- _Your assignment_
Please state how many lines of the data below contain the word "through", offering nothing besides the number.

- _Dataset excerpts_

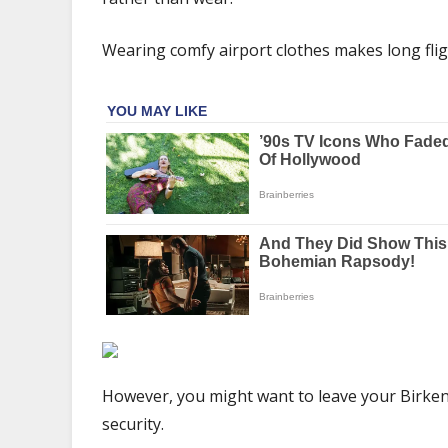
never
wear
Wearing comfy airport clothes makes long flig
sandals
at
an
airport
|
The
Sun
However, you might want to leave your Birken
security.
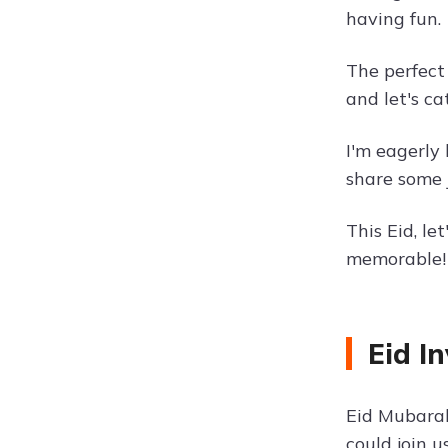
having fun.
The perfect
and let's ca
I'm eagerly 
share some 
This Eid, l
memorable!
Eid I
Eid Mubarak
could join u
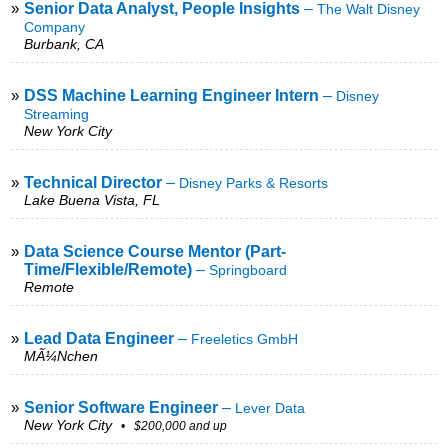
»
Senior Data Analyst, People Insights
–
The Walt Disney
Company
Burbank, CA
»
DSS Machine Learning Engineer Intern
–
Disney
Streaming
New York City
»
Technical Director
–
Disney Parks & Resorts
Lake Buena Vista, FL
»
Data Science Course Mentor (Part-
Time/Flexible/Remote)
–
Springboard
Remote
»
Lead Data Engineer
–
Freeletics GmbH
MÃ¼nchen
»
Senior Software Engineer
–
Lever Data
New York City
• $200,000 and up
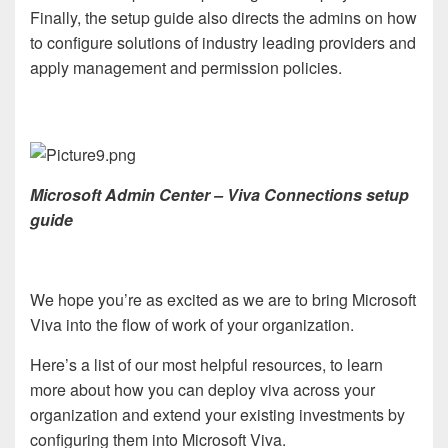
Finally, the setup guide also directs the admins on how
to configure solutions of industry leading providers and
apply management and permission policies.
Microsoft Admin Center – Viva Connections setup
guide
We hope you’re as excited as we are to bring Microsoft
Viva into the flow of work of your organization.
Here’s a list of our most helpful resources, to learn
more about how you can deploy viva across your
organization and extend your existing investments by
configuring them into Microsoft Viva.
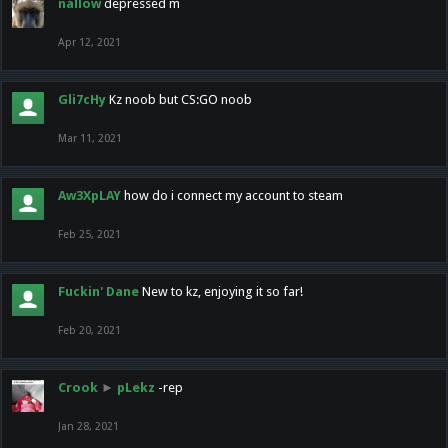
nallow
depressed m
Apr 12, 2021
Gli7cHy
Kz noob but CS:GO noob
Mar 11, 2021
Aw3XpLAY
how do i connect my account to steam
Feb 25, 2021
Fuckin' Dane
New to kz, enjoying it so far!
Feb 20, 2021
Crook
►
pLekz
-rep
Jan 28, 2021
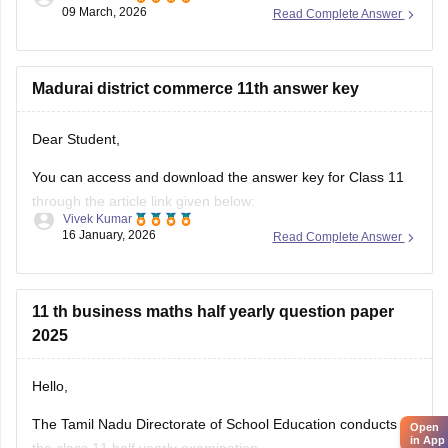
09 March, 2026
Read Complete Answer
Madurai district commerce 11th answer key
Dear Student,
You can access and download the answer key for Class 11
through the article link given below:
Vivek Kumar
16 January, 2026
Read Complete Answer
Tamil Nadu 11th Answer Key 2025 – Download All Subjects
Question Paper Solutions
11 th business maths half yearly question paper
2025
Hello,
The Tamil Nadu Directorate of School Education conducts
Open
in App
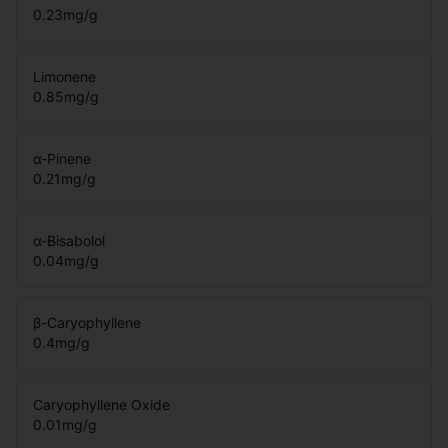
0.23
mg/g
Limonene
0.85
mg/g
α-Pinene
0.21
mg/g
α-Bisabolol
0.04
mg/g
β-Caryophyllene
0.4
mg/g
Caryophyllene Oxide
0.01
mg/g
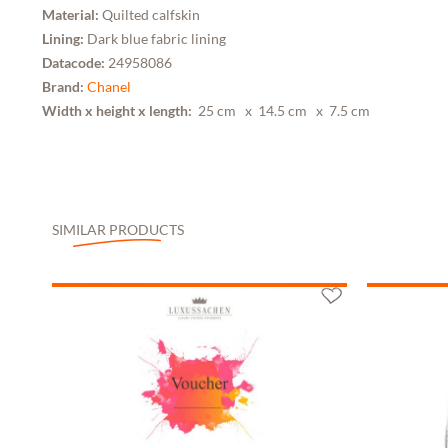
Material:
Quilted calfskin
Lining:
Dark blue fabric lining
Datacode:
24958086
Brand:
Chanel
Width x height x length:
25 cm
x 14.5 cm
x 7.5 cm
SIMILAR PRODUCTS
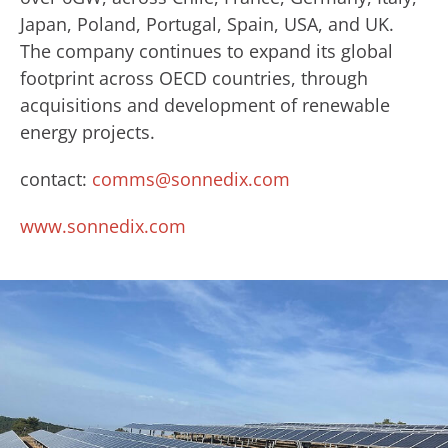
Japan, Poland, Portugal, Spain, USA, and UK.
The company continues to expand its global
footprint across OECD countries, through
acquisitions and development of renewable
energy projects.
contact:
comms@sonnedix.com
www.sonnedix.com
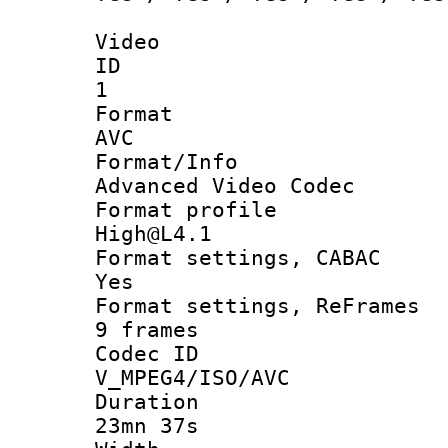
Video
ID
1
Forma
AVC
Format/I
Advanced Video Codec
Format pro
High@L4.1
Format settings
Yes
Format settings, 
9 frames
Codec 
V_MPEG4/ISO/AVC
Durati
23mn 37s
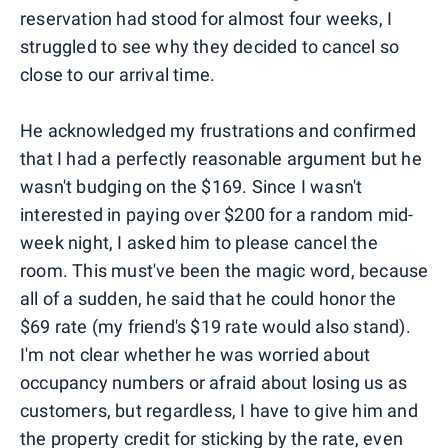
reservation had stood for almost four weeks, I
struggled to see why they decided to cancel so
close to our arrival time.
He acknowledged my frustrations and confirmed
that I had a perfectly reasonable argument but he
wasn't budging on the $169. Since I wasn't
interested in paying over $200 for a random mid-
week night, I asked him to please cancel the
room. This must've been the magic word, because
all of a sudden, he said that he could honor the
$69 rate (my friend's $19 rate would also stand).
I'm not clear whether he was worried about
occupancy numbers or afraid about losing us as
customers, but regardless, I have to give him and
the property credit for sticking by the rate, even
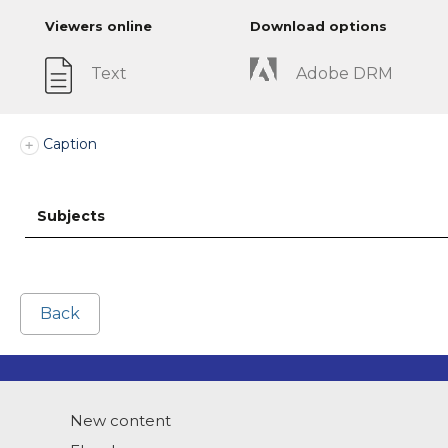
Viewers online
Download options
Text
Adobe DRM
Caption
Subjects
Back
New content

- _Written response_
2